Namun seiring munculnya organisasi negara, maka pengertian hukum mengalami perubahan. Hukum yang hakikat dasarnya adalah lahir dari kesepakatan masyarakat untuk ketertiban sosialnya sekarang berubah menjadi hanya perintah penguasa yang berupa undang-undang tertulis. Hukum yang semestinya adalah tertib sosial kini menjadi tertib hukum tok seiring menguatnya paham berpikir positivisme oleh kaum lege.
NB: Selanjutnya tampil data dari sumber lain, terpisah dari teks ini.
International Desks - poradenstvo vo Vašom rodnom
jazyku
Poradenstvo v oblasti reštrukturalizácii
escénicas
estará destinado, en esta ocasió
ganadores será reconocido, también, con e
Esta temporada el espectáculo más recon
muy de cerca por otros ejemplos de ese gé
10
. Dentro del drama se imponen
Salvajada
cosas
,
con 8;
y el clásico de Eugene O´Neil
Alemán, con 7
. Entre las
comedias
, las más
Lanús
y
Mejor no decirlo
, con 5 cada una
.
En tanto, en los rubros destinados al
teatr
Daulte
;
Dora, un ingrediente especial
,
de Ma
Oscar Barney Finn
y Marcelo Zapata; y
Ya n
Sacipto Rahardjo dalam bukunya "Ilmu Hukum" mengatakan bahwa hampir mustahil mendefinisikan hukum secara secara pasti atau bulat. Karena, hukum memang tidak berdiri sendiri,hukum tidak murni, hukum itu dipengaruhi banyak elemen lain. Sehingga jika HUKUM hanya didefinisikan sebagai produk perundangan atau perintah penguasa seperti saat ini,hal tersebut tentunya menyalahi sejarah terbentuknya hukum itu sendiri.
Peserta pelatihan kali ini memang sempat terbengong-bengong ketika saya berbagi cerita soal sejarah hukum itu ada. Malah tambah puyeng ketika saya lagi-lagi menjungkir-balikan pandangan mereka soal pengertian hukum yang sama seperti banyak orang dinegeri ini yang melihat hukum hanya Undang-undang.
Saya sekali lagi beruntung, karena 2 orang peserta training ini adalah mantan anggota DPRD sehingga saya memiliki kesempatan untuk menggali pemahaman mereka tentang hukum sehingga peserta lain mendapat gambaran apa itu hukum versi mantan pembuat hukum.
Selain menyoal definisi hukum, training ini melihat sumber hukum,bentuk hukum, klasifikasi dan penegaknya. Dan tentu saja saya selalu mengkomparasi elemen diatas menurut Negara dan Masyarakat Adat. Karena, jika meurujuk kepada hukum versi negara tidak akan ada Hukum adat karena dianggap bukan hukum melainkan hanya sebuah kebiasaan.
Pelatihan ini tidak hanya membongkar pemahaman peserta tentang hukum, tetapi juga memberi kesempatan agar masyarakat mampu membuat pilihan-pilihan hukum yang terbaik bagi nya.